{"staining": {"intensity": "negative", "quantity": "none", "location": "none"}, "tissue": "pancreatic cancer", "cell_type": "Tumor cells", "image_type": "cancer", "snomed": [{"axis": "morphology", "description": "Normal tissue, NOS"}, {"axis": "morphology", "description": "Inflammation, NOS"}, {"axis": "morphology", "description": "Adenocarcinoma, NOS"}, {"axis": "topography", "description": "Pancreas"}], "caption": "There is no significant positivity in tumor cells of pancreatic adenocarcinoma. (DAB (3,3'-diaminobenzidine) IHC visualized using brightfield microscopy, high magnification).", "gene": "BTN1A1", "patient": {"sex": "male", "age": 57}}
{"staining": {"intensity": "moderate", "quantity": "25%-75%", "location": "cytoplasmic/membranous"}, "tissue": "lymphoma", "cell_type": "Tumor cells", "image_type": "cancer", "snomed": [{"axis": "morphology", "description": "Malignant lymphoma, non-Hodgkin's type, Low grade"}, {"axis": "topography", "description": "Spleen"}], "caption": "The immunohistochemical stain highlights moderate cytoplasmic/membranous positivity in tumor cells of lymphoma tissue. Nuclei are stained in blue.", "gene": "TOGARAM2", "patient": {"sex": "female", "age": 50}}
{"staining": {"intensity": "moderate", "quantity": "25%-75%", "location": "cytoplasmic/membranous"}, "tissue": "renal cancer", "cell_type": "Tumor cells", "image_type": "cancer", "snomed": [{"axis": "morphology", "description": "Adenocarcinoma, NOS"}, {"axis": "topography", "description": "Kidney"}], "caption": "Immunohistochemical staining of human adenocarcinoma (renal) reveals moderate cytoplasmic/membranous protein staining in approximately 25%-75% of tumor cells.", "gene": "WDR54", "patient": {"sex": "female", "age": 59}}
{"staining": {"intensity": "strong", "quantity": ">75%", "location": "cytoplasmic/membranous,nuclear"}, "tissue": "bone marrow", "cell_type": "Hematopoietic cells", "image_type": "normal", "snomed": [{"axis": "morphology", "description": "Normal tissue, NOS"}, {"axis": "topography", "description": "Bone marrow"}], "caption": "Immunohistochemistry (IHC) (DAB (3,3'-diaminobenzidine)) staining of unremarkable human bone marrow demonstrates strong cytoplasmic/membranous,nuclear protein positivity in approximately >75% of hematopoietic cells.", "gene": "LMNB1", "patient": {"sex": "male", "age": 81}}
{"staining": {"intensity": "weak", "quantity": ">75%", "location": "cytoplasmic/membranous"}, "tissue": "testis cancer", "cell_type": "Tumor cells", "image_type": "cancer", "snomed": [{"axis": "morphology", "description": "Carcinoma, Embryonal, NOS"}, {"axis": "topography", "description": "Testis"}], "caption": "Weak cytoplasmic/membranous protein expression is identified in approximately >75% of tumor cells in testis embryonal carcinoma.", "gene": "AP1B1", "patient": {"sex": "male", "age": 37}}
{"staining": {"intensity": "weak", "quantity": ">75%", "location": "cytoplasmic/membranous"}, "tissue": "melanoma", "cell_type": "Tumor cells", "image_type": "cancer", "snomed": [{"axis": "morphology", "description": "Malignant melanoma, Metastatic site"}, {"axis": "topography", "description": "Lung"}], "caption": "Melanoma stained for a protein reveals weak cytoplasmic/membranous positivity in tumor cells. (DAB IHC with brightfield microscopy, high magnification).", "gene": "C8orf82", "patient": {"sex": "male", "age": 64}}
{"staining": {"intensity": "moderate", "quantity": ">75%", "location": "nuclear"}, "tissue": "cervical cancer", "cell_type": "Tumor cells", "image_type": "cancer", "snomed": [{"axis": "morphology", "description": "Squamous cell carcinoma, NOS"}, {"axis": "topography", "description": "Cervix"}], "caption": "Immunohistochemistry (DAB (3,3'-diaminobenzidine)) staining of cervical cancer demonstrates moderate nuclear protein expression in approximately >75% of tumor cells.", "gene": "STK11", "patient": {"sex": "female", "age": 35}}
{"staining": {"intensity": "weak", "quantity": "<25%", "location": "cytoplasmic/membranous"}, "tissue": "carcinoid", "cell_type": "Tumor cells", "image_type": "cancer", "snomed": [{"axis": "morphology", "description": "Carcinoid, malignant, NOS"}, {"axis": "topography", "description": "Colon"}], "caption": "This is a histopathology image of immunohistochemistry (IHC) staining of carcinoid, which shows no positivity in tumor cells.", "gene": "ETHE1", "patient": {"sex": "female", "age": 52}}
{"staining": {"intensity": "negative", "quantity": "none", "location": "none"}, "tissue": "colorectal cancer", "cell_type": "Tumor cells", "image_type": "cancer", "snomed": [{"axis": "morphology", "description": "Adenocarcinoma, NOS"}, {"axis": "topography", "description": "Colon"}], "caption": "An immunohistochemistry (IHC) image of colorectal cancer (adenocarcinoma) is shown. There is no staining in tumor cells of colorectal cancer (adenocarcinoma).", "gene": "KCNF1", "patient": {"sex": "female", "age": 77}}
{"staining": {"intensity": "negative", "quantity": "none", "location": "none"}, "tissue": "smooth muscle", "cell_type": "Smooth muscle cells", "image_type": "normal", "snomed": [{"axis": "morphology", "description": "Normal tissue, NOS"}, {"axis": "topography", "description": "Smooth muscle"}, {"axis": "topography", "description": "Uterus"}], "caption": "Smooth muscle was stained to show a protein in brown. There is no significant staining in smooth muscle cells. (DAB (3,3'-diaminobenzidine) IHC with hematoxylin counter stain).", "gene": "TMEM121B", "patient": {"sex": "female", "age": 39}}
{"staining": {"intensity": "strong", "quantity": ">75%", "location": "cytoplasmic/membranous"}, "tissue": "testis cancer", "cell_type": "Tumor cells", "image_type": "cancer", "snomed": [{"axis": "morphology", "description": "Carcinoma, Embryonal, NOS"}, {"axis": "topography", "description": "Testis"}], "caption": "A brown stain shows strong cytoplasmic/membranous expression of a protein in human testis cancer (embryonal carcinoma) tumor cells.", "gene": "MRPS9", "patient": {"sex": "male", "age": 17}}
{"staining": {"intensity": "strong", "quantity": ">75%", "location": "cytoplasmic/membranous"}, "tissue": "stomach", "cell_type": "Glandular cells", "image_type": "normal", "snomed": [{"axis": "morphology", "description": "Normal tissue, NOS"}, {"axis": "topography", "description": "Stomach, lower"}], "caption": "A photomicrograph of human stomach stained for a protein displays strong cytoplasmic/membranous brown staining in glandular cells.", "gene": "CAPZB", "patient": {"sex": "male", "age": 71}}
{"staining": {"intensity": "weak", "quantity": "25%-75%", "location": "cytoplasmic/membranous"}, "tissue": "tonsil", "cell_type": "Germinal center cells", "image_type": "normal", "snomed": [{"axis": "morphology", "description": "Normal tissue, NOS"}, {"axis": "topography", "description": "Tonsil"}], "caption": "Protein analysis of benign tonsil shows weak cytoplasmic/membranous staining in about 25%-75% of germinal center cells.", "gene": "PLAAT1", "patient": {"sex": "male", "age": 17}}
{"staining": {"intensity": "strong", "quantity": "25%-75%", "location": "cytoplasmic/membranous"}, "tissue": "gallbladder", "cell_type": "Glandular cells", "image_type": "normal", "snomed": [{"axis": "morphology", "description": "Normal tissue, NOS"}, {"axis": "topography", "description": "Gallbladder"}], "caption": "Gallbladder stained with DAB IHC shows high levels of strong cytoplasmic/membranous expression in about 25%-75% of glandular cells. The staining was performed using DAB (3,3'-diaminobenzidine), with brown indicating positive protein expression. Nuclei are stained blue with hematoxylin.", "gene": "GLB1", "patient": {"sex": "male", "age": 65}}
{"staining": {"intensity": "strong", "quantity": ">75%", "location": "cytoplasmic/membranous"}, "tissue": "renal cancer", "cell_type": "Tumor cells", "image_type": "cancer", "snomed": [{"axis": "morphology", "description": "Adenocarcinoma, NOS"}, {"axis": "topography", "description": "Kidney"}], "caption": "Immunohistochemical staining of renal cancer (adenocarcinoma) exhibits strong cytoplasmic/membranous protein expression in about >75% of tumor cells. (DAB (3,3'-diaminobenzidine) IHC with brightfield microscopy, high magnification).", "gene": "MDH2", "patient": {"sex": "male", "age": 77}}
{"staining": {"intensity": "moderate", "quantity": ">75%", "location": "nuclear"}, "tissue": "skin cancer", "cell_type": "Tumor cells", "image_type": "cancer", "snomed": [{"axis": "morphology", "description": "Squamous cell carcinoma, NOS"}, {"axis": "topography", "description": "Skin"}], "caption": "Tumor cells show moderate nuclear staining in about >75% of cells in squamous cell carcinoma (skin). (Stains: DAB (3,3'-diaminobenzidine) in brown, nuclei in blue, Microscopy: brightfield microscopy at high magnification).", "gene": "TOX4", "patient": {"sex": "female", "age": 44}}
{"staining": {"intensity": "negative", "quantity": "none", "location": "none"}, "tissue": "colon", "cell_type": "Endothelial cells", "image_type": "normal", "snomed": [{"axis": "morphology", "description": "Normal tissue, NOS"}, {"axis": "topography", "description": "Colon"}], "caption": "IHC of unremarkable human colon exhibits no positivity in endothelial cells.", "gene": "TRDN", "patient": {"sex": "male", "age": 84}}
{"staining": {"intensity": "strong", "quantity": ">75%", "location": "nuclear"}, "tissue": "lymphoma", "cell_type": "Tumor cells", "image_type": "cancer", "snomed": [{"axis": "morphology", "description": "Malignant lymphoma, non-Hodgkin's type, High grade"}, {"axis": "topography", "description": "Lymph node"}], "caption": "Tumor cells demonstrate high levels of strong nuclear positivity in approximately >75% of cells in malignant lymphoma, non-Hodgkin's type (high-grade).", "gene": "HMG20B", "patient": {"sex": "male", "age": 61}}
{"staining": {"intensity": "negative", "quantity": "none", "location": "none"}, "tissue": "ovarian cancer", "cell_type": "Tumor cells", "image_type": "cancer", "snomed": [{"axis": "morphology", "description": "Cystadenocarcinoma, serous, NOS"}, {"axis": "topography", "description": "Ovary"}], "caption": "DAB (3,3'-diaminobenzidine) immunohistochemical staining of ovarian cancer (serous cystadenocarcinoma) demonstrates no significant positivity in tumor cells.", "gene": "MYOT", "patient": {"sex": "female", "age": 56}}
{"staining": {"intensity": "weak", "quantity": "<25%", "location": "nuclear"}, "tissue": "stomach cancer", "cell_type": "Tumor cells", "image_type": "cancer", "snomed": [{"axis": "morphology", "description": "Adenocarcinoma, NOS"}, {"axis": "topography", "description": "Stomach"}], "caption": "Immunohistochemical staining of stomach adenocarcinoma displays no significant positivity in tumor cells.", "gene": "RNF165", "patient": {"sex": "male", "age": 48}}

_ _ _ _ _

- _WHAT THIS TASK INVOLVES_
Considering only the material above, set down every line from the one with "stained with DAB" to the one with "cells show moderate", inclusive, exactly as written.

- _YOUR RESPONSE_
{"staining": {"intensity": "strong", "quantity": "25%-75%", "location": "cytoplasmic/membranous"}, "tissue": "gallbladder", "cell_type": "Glandular cells", "image_type": "normal", "snomed": [{"axis": "morphology", "description": "Normal tissue, NOS"}, {"axis": "topography", "description": "Gallbladder"}], "caption": "Gallbladder stained with DAB IHC shows high levels of strong cytoplasmic/membranous expression in about 25%-75% of glandular cells. The staining was performed using DAB (3,3'-diaminobenzidine), with brown indicating positive protein expression. Nuclei are stained blue with hematoxylin.", "gene": "GLB1", "patient": {"sex": "male", "age": 65}}
{"staining": {"intensity": "strong", "quantity": ">75%", "location": "cytoplasmic/membranous"}, "tissue": "renal cancer", "cell_type": "Tumor cells", "image_type": "cancer", "snomed": [{"axis": "morphology", "description": "Adenocarcinoma, NOS"}, {"axis": "topography", "description": "Kidney"}], "caption": "Immunohistochemical staining of renal cancer (adenocarcinoma) exhibits strong cytoplasmic/membranous protein expression in about >75% of tumor cells. (DAB (3,3'-diaminobenzidine) IHC with brightfield microscopy, high magnification).", "gene": "MDH2", "patient": {"sex": "male", "age": 77}}
{"staining": {"intensity": "moderate", "quantity": ">75%", "location": "nuclear"}, "tissue": "skin cancer", "cell_type": "Tumor cells", "image_type": "cancer", "snomed": [{"axis": "morphology", "description": "Squamous cell carcinoma, NOS"}, {"axis": "topography", "description": "Skin"}], "caption": "Tumor cells show moderate nuclear staining in about >75% of cells in squamous cell carcinoma (skin). (Stains: DAB (3,3'-diaminobenzidine) in brown, nuclei in blue, Microscopy: brightfield microscopy at high magnification).", "gene": "TOX4", "patient": {"sex": "female", "age": 44}}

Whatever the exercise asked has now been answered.